Would it not be more ethical to limit the quantity sold per person than to raise the price to a level that only the rich can afford?
Take the gas station example where some event has caused a severe shortage and only one station in a area has any fuel left. Instead of raising the price to $50 a gallon, would it not be a bit more ethical to just limit the sale to 5 gallons per person or some such figure. It accomplishes a similar goal, of keeping people from hoarding and yet still allows the poor to at least set their foot on the playing field of the rich.
Some stores do this, they limit purchases to 2 items per person. Evidently this guy was not limited since he would clean out entire shelves of sanitizer.

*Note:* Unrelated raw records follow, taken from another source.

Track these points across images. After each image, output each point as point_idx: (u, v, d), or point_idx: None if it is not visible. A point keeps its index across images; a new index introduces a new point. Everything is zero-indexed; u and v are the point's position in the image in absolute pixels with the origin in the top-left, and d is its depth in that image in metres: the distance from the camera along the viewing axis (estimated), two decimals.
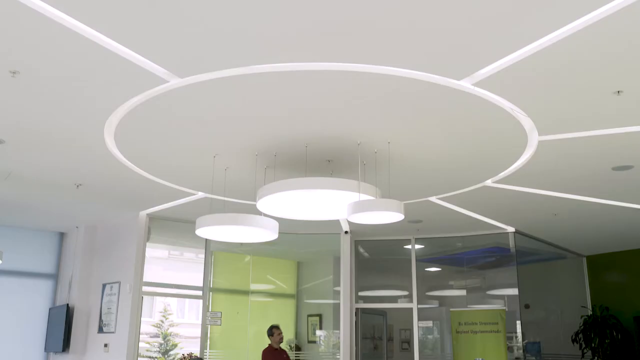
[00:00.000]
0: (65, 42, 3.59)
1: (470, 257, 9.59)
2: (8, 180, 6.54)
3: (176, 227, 8.43)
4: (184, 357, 4.88)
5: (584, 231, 8.87)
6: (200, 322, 8.66)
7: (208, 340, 8.65)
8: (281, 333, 7.80)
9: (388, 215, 5.14)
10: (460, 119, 4.82)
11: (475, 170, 6.14)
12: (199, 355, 7.99)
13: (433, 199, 7.16)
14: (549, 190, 6.74)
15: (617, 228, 8.59)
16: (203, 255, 8.78)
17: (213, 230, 5.78)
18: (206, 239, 8.58)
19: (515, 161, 5.79)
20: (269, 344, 7.74)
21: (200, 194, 7.04)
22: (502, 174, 6.18)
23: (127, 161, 5.94)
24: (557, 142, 5.24)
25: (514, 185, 6.53)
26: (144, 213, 8.02)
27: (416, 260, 9.21)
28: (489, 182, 6.48)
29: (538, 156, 5.57)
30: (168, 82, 4.18)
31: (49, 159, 5.95)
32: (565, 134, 5.08)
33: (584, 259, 10.76)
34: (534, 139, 5.18)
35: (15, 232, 8.93)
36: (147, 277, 8.05)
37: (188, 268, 9.99)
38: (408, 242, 9.27)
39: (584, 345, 9.76)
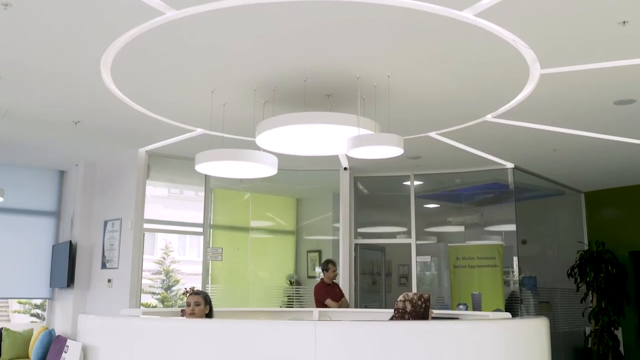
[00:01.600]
0: None
1: (469, 194, 9.65)
2: (5, 118, 6.49)
3: (176, 164, 8.44)
4: (186, 292, 4.97)
5: (583, 167, 8.88)
6: (201, 259, 8.77)
7: (209, 276, 8.79)
8: (336, 269, 7.79)
9: (387, 150, 5.13)
10: (461, 51, 4.74)
11: (476, 105, 6.09)
12: (200, 289, 8.13)
13: (432, 134, 7.14)
14: (550, 125, 6.71)
15: (617, 164, 8.61)
16: (203, 194, 8.82)
17: (213, 166, 5.78)
18: (206, 176, 8.60)
19: (516, 95, 5.74)
20: (322, 279, 7.75)
21: (199, 131, 7.01)
22: (503, 109, 6.14)
23: (124, 97, 5.88)
24: (559, 75, 5.18)
25: (514, 120, 6.49)
26: (143, 150, 8.01)
27: (415, 197, 9.26)
28: (489, 117, 6.44)
29: (539, 90, 5.51)
30: (164, 14, 4.09)
31: (45, 96, 5.89)
32: (568, 67, 5.01)
33: (582, 195, 10.82)
34: (535, 72, 5.11)
35: (16, 171, 8.95)
36: (147, 216, 8.12)
37: (188, 206, 10.06)
38: (407, 178, 9.30)
39: (579, 280, 9.94)
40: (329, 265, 7.75)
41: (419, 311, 4.71)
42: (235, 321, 4.89)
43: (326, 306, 7.47)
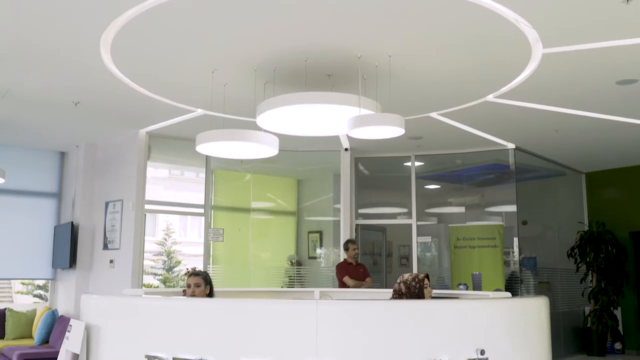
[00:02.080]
0: None
1: (470, 174, 9.64)
2: (5, 98, 6.47)
3: (176, 145, 8.43)
4: (188, 272, 4.98)
5: (584, 147, 8.87)
6: (202, 240, 8.80)
7: (210, 256, 8.82)
8: (357, 248, 7.83)
9: (389, 130, 5.12)
10: (463, 30, 4.71)
11: (477, 85, 6.07)
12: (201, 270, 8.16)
13: (433, 114, 7.12)
14: (551, 105, 6.69)
15: (618, 144, 8.60)
16: (203, 175, 8.82)
17: (213, 147, 5.78)
18: (206, 157, 8.60)
19: (518, 75, 5.71)
20: (344, 259, 7.78)
21: (200, 111, 6.99)
22: (504, 89, 6.11)
23: (124, 78, 5.86)
24: (562, 55, 5.15)
25: (515, 100, 6.47)
26: (143, 131, 8.00)
27: (416, 178, 9.26)
28: (490, 97, 6.41)
29: (541, 70, 5.49)
30: None
31: (45, 77, 5.87)
32: (570, 46, 4.98)
33: (583, 176, 10.82)
34: (538, 51, 5.08)
35: (16, 152, 8.94)
36: (149, 197, 8.13)
37: (189, 187, 10.07)
38: (408, 159, 9.29)
39: (579, 260, 9.99)
40: (348, 244, 7.81)
41: (414, 292, 4.73)
42: (237, 300, 4.91)
43: (345, 284, 7.50)
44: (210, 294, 4.85)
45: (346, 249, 7.81)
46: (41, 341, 7.87)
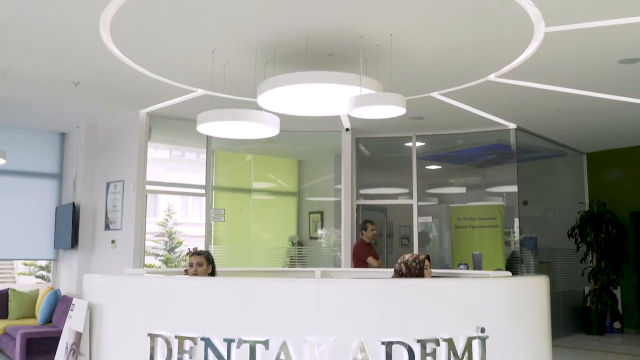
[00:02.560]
0: None
1: (471, 155, 9.64)
2: (4, 79, 6.45)
3: (177, 125, 8.42)
4: (189, 252, 5.00)
5: (585, 127, 8.85)
6: (203, 221, 8.82)
7: (212, 237, 8.85)
8: (375, 229, 7.70)
9: (390, 110, 5.11)
10: (465, 9, 4.68)
11: (479, 64, 6.04)
12: (203, 249, 8.20)
13: (435, 94, 7.09)
14: (553, 85, 6.66)
15: (619, 124, 8.58)
16: (204, 156, 8.81)
17: (214, 127, 5.76)
18: (207, 138, 8.59)
19: (520, 54, 5.68)
20: (361, 239, 7.66)
21: (200, 91, 6.97)
22: (506, 68, 6.08)
23: (124, 57, 5.83)
24: (564, 34, 5.12)
25: (517, 80, 6.44)
26: (144, 111, 7.98)
27: (417, 158, 9.25)
28: (492, 77, 6.39)
29: (543, 49, 5.46)
30: None
31: (44, 57, 5.84)
32: (573, 25, 4.94)
33: (584, 156, 10.81)
34: (540, 30, 5.05)
35: (17, 133, 8.94)
36: (150, 178, 8.14)
37: (190, 168, 10.08)
38: (409, 139, 9.28)
39: (579, 240, 10.02)
40: (367, 224, 7.67)
41: (414, 272, 4.77)
42: (239, 279, 4.94)
43: (367, 265, 7.48)
44: (213, 273, 4.88)
45: (364, 229, 7.66)
46: (44, 321, 7.93)
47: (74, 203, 8.57)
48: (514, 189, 8.83)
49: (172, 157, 11.28)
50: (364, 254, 7.62)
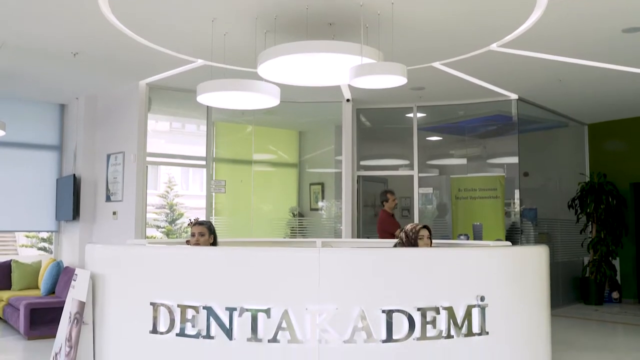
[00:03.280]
0: None
1: (472, 126, 9.61)
2: (3, 50, 6.40)
3: (177, 96, 8.38)
4: (191, 223, 5.02)
5: (587, 98, 8.81)
6: (204, 193, 8.83)
7: (213, 208, 8.87)
8: (396, 199, 7.44)
9: (391, 79, 5.08)
10: None
11: (481, 33, 5.98)
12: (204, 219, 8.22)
13: (436, 64, 7.04)
14: (556, 54, 6.60)
15: (622, 95, 8.53)
16: (204, 128, 8.79)
17: (214, 97, 5.74)
18: (207, 109, 8.56)
19: (522, 23, 5.62)
20: (383, 210, 7.42)
21: (200, 62, 6.92)
22: (508, 37, 6.03)
23: (123, 27, 5.78)
24: (567, 2, 5.06)
25: (519, 49, 6.39)
26: (143, 82, 7.93)
27: (417, 129, 9.23)
28: (494, 47, 6.33)
29: (546, 17, 5.40)
30: None
31: (42, 26, 5.79)
32: None
33: (586, 127, 10.78)
34: None
35: (16, 104, 8.90)
36: (150, 150, 8.12)
37: (190, 141, 10.07)
38: (410, 110, 9.24)
39: (579, 211, 10.04)
40: (387, 195, 7.42)
41: (410, 241, 4.82)
42: (240, 248, 4.97)
43: (395, 237, 7.36)
44: (214, 243, 4.90)
45: (385, 199, 7.39)
46: (47, 292, 7.99)
47: (74, 175, 8.58)
48: (514, 160, 8.83)
49: (173, 129, 11.25)
50: (392, 227, 7.35)
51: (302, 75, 5.68)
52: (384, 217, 7.50)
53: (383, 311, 3.66)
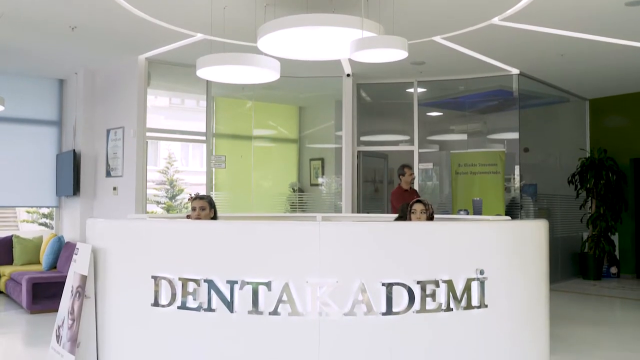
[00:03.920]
0: None
1: (472, 101, 9.57)
2: (1, 22, 6.35)
3: (176, 71, 8.34)
4: (191, 197, 5.02)
5: (589, 73, 8.76)
6: (204, 169, 8.83)
7: (213, 184, 8.88)
8: (413, 173, 7.33)
9: (392, 53, 5.04)
10: None
11: (483, 7, 5.93)
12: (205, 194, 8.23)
13: (437, 38, 6.99)
14: (558, 28, 6.55)
15: (624, 69, 8.48)
16: (204, 104, 8.75)
17: (214, 71, 5.71)
18: (207, 84, 8.53)
19: None
20: (399, 185, 7.31)
21: (200, 36, 6.86)
22: (510, 11, 5.97)
23: (121, 0, 5.72)
24: None
25: (521, 23, 6.34)
26: (142, 57, 7.88)
27: (418, 105, 9.19)
28: (495, 20, 6.28)
29: None
30: None
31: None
32: None
33: (587, 103, 10.74)
34: None
35: (15, 80, 8.86)
36: (150, 126, 8.10)
37: (190, 116, 10.03)
38: (410, 85, 9.20)
39: (579, 187, 10.05)
40: (404, 169, 7.29)
41: (405, 215, 4.84)
42: (241, 222, 4.99)
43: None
44: (215, 218, 4.92)
45: (402, 173, 7.28)
46: (49, 266, 8.04)
47: (74, 150, 8.56)
48: (515, 135, 8.81)
49: (172, 104, 11.21)
50: (398, 201, 7.08)
51: (302, 49, 5.64)
52: (396, 191, 7.40)
53: (383, 284, 3.68)
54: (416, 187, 9.11)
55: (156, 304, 3.89)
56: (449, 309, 3.79)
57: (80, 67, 8.55)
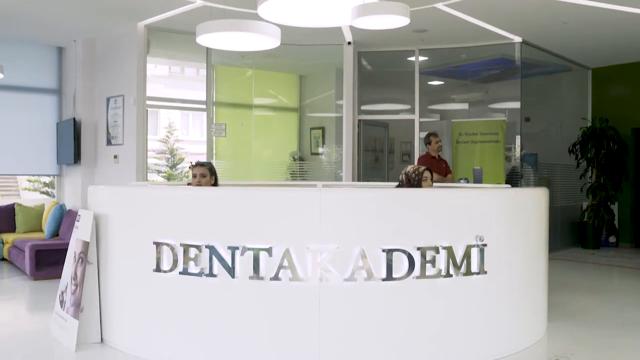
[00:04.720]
0: None
1: (474, 70, 9.50)
2: None
3: (176, 39, 8.26)
4: (192, 165, 5.03)
5: (592, 41, 8.68)
6: (204, 138, 8.81)
7: (214, 153, 8.87)
8: (439, 141, 7.36)
9: (393, 20, 4.99)
10: None
11: None
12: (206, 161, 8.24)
13: (439, 5, 6.92)
14: None
15: (627, 38, 8.40)
16: (204, 72, 8.70)
17: (214, 38, 5.65)
18: (207, 52, 8.46)
19: None
20: (427, 152, 7.39)
21: (199, 2, 6.80)
22: None
23: None
24: None
25: None
26: (142, 24, 7.81)
27: (419, 73, 9.14)
28: None
29: None
30: None
31: None
32: None
33: (589, 72, 10.67)
34: None
35: (13, 47, 8.79)
36: (150, 94, 8.06)
37: (190, 85, 9.99)
38: (412, 53, 9.13)
39: (580, 156, 10.05)
40: (430, 137, 7.34)
41: (413, 183, 4.84)
42: (242, 188, 5.01)
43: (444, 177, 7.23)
44: (215, 185, 4.93)
45: (428, 142, 7.34)
46: (51, 234, 8.09)
47: (74, 118, 8.55)
48: (516, 105, 8.77)
49: (172, 73, 11.14)
50: (437, 169, 7.07)
51: (303, 16, 5.58)
52: (423, 157, 7.36)
53: (383, 250, 3.71)
54: (416, 156, 9.12)
55: (158, 269, 3.93)
56: (448, 275, 3.83)
57: (79, 35, 8.48)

Well, price float is a form of rationing. You've kind of loaded your comment by saying
"raise the price to a level that only the rich can afford". I might have thrown around 10x to pick a number out the air, but it probably would not even need to be that high.
Double it (and have a big sign - "Prices DOUBLED until we get more shipments") and I bet a significant number of people would pause and think
-"wait, I have enough at home, I can wait until next week to get what I need at normal prices".
Sure, not everyone, but I'll keep up with that perfect-evil-of-good saying. It doesn't need to be everyone, it needs to be enough so we don't see bare shelves to this extent.
It's not "the rich" we have to worry so much about, they can only use so much TP. It's the larger middle class, and I think enough of them will respond to a price increase that it would not need to be so extreme. Right now there is almost zero pain to stocking up "just in case". TP isn't perishable, so you get a lot of hoarding action. Raise the pain just a little, and much of it would be curtailed, I'd expect. It's just too easy for too many.
Other forms of rationing may work, but many also have their share of problems (but don't need to be perfect either). For your gasoline example, maybe a combo - 5 gallon limit at 2x the $/gallon? That would still have a mitigating effect on people topping off their tank, "just in case".
But I think overall, price float pretty much works every day of the year on just about every product. Shelves are rarely empty, and stores rarely have fire sales on high end products. I think Adam Smith had a word or two to say on the subject.